Task brief = Beginning with the line that contains "Identify the document", transcribe the rest of the listing below exactly, including its last line, and exclude any pictures.

Exercise materials =
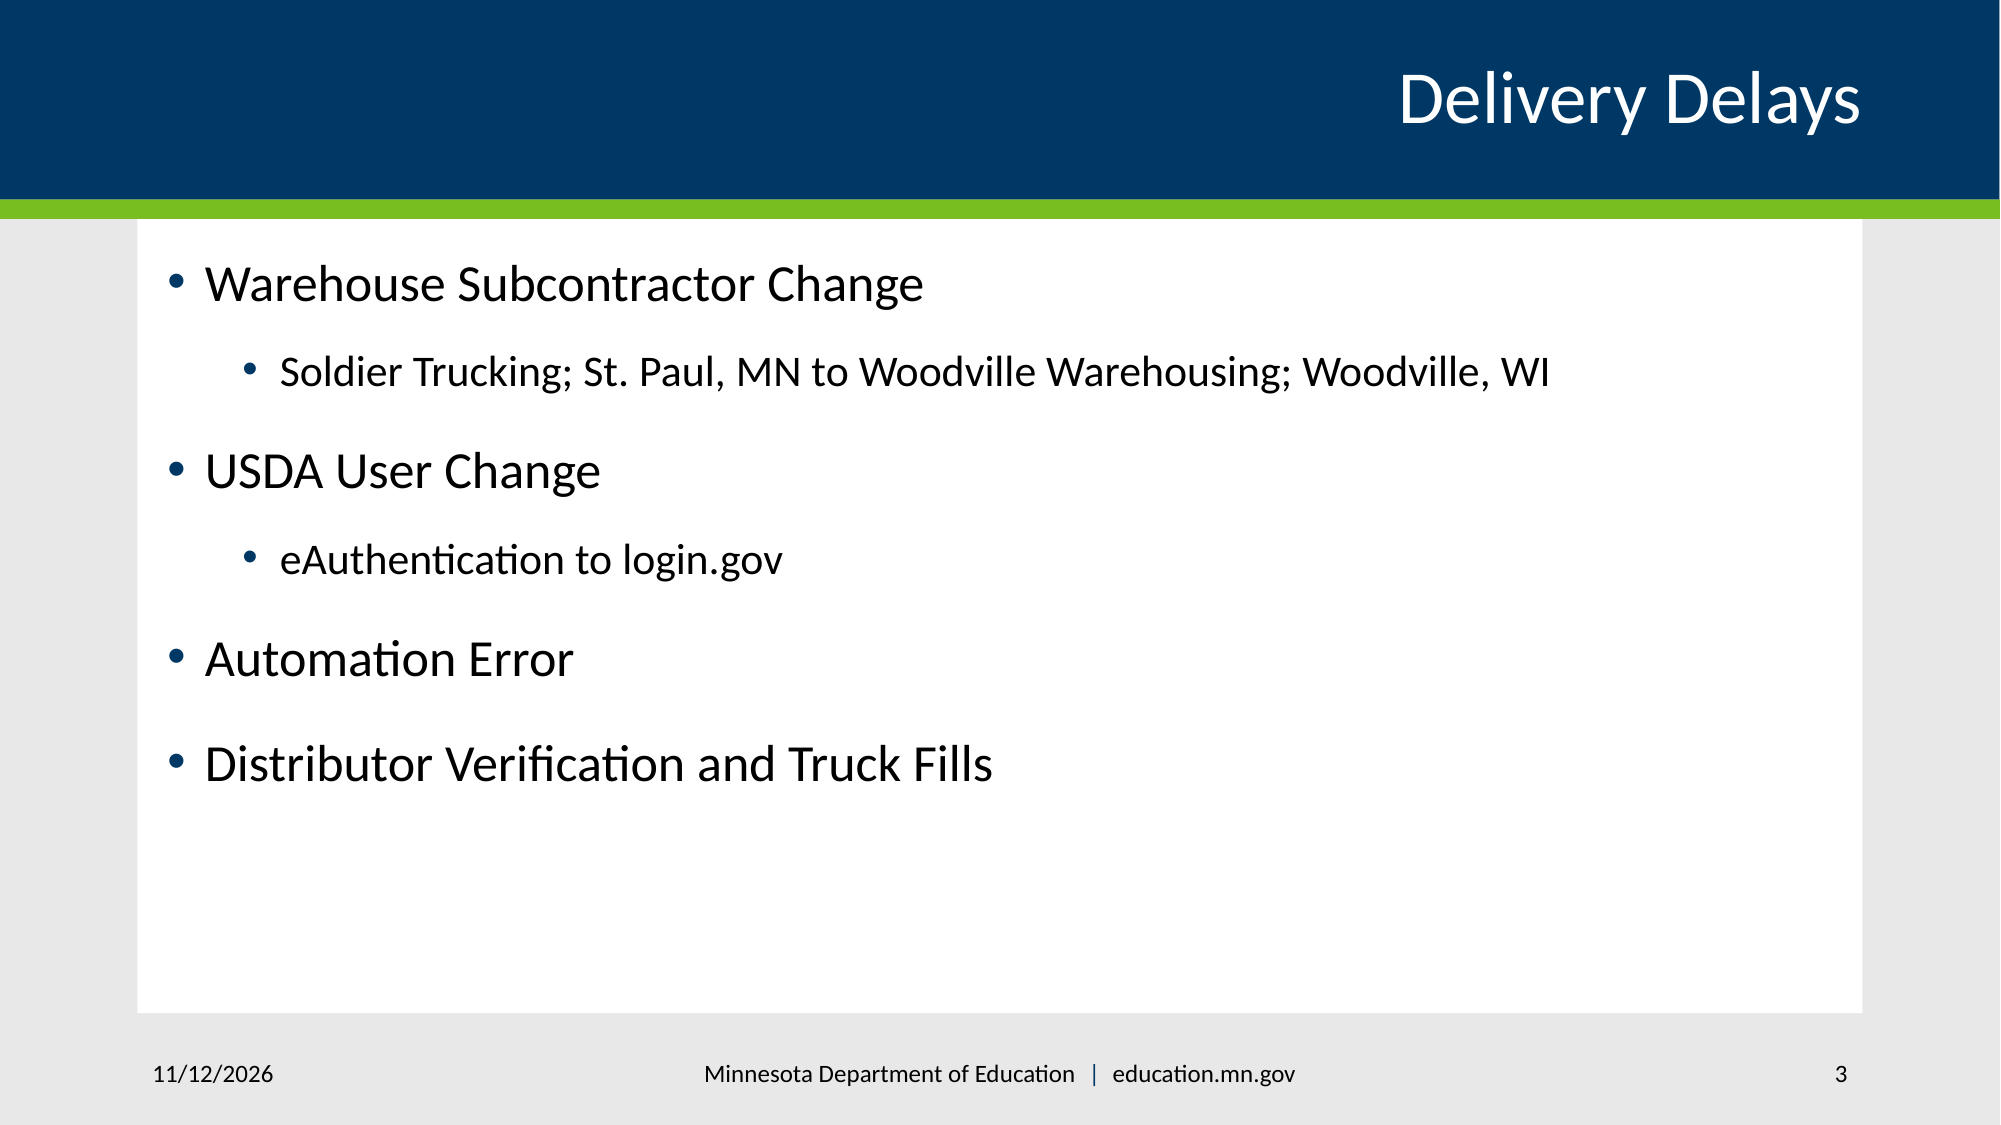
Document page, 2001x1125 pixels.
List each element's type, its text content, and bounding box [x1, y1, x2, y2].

title Delivery Delays [137, 0, 1863, 200]
list Warehouse Subcontractor Change Soldier Trucking; St. Paul, MN to Woodville Warehousing; Woodville, WI USDA User Change eAuthentication to login.gov Automation Error Distributor Verification and Truck Fills [137, 219, 1863, 1014]
footer Minnesota Department of Education | education.mn.gov [541, 1042, 1459, 1103]
slide_number 3 [1622, 1042, 1863, 1103]
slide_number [137, 1042, 361, 1103]
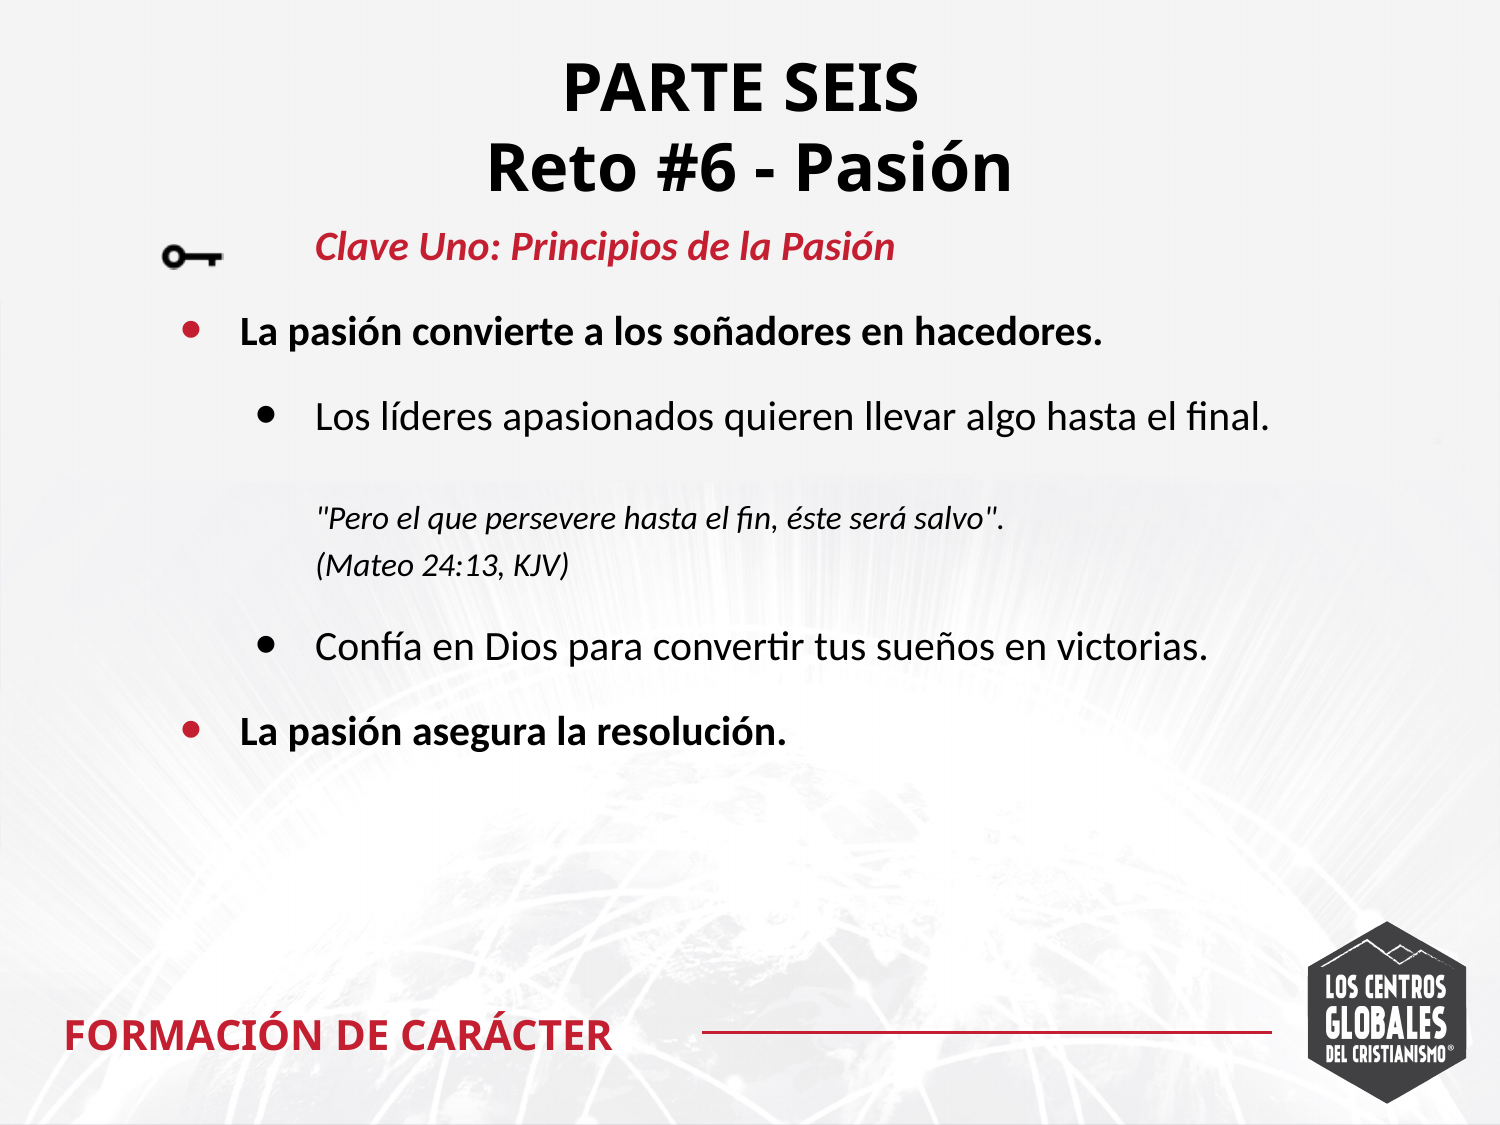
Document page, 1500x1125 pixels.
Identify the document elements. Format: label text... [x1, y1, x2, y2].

text_box FORMACIÓN DE CARÁCTER [48, 1001, 750, 1067]
list Clave Uno: Principios de la Pasión La pasión convierte a los soñadores en hacedores. Los líderes apasionados quieren llevar algo hasta el final. "Pero el que persevere hasta el fin, éste será salvo". (Mateo 24:13, KJV) Confía en Dios para convertir tus sueños en victorias. La pasión asegura la resolución. [75, 211, 1425, 865]
title PARTE SEIS Reto #6 - Pasión [75, 23, 1425, 211]
picture [0, 0, 1500, 1125]
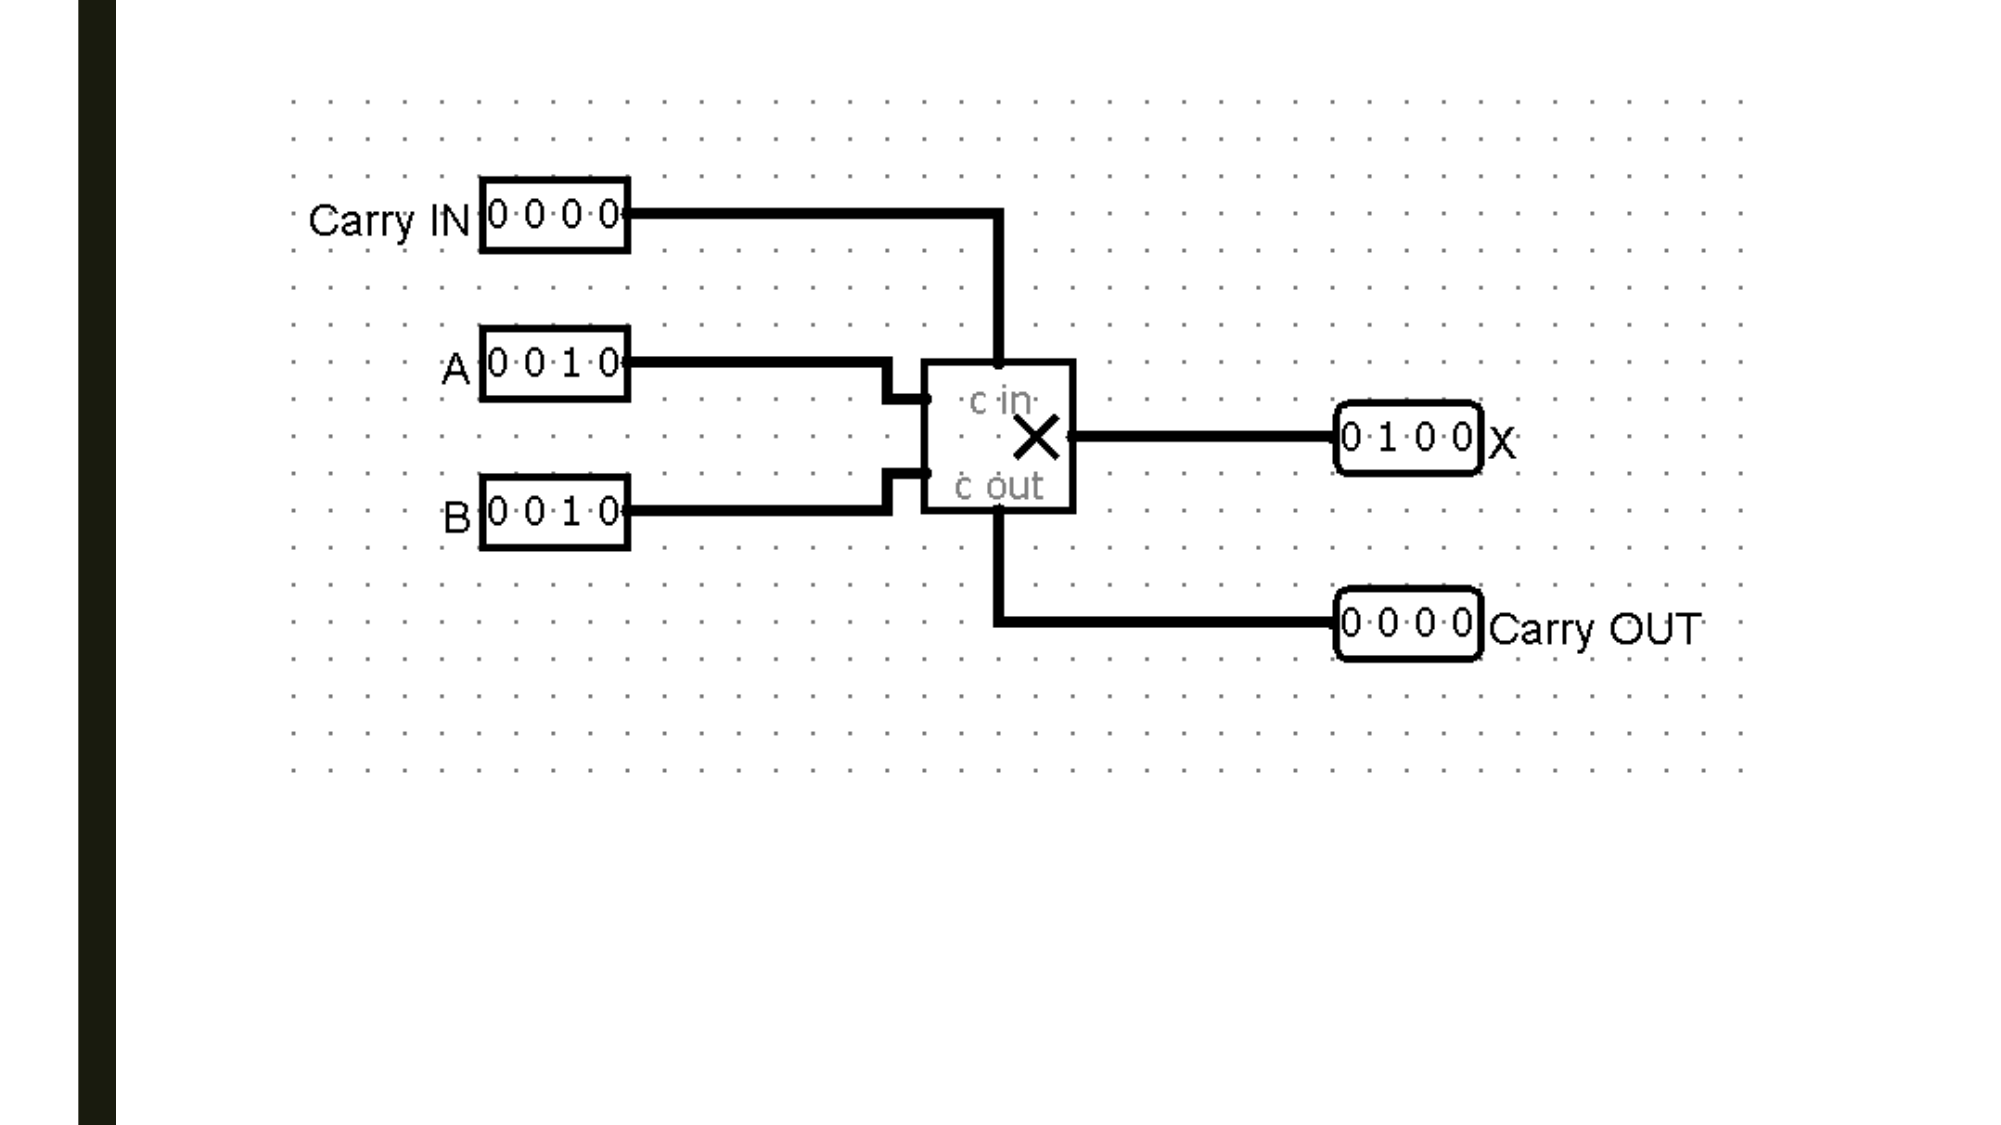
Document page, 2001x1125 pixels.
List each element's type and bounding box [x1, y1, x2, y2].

picture [281, 95, 1756, 797]
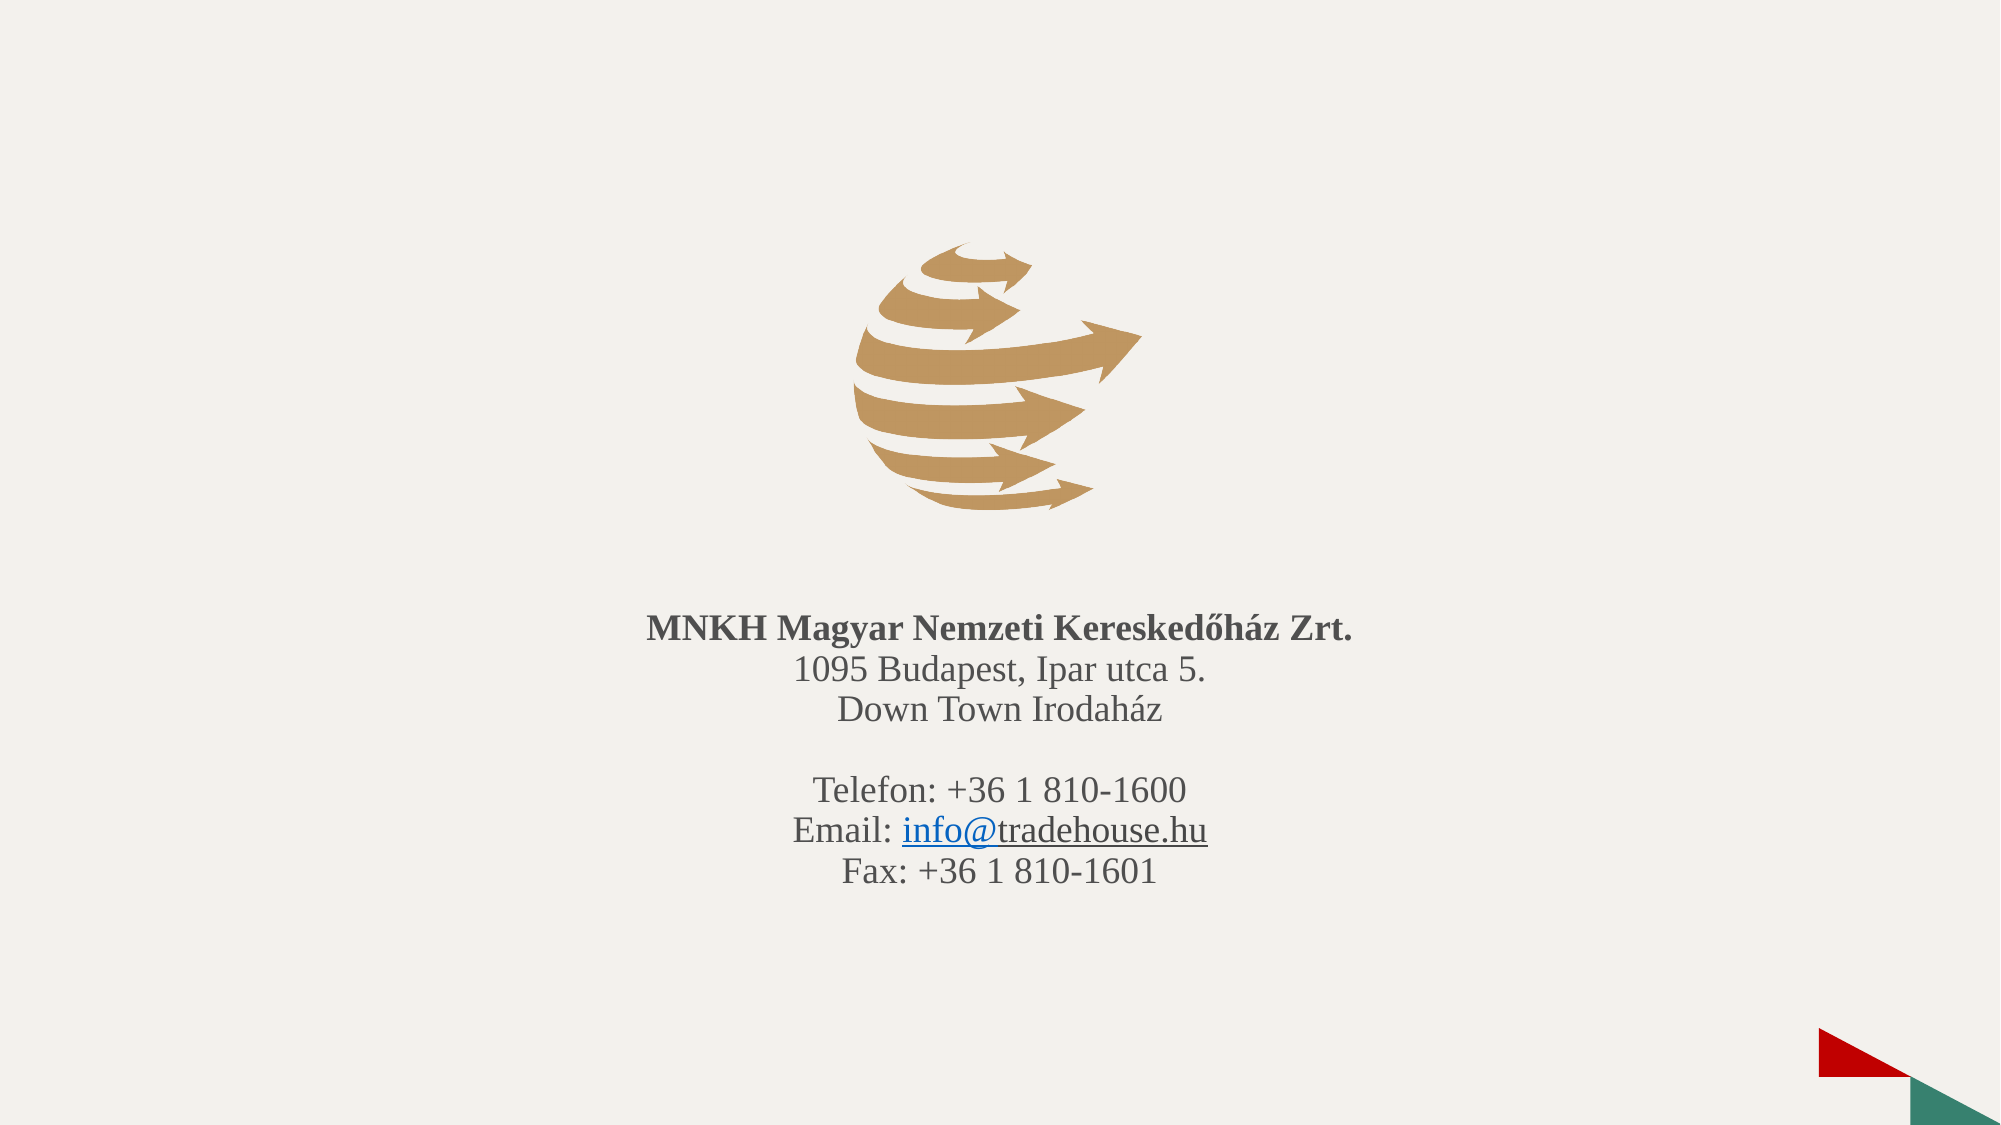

Exercise response =
Identify the document elements. Format: label text... [x1, y1, x2, y2].

text_box FORMACIÓN DE CARÁCTER [48, 1001, 750, 1067]
list Clave Uno: Principios de la Pasión La pasión convierte a los soñadores en hacedores. Los líderes apasionados quieren llevar algo hasta el final. "Pero el que persevere hasta el fin, éste será salvo". (Mateo 24:13, KJV) Confía en Dios para convertir tus sueños en victorias. La pasión asegura la resolución. [75, 211, 1425, 865]
title PARTE SEIS Reto #6 - Pasión [75, 23, 1425, 211]
picture [0, 0, 1500, 1125]
Document page, 2001x1125 pixels.
List each element's type and bounding box [x1, y1, x2, y2].

picture [281, 95, 1756, 797]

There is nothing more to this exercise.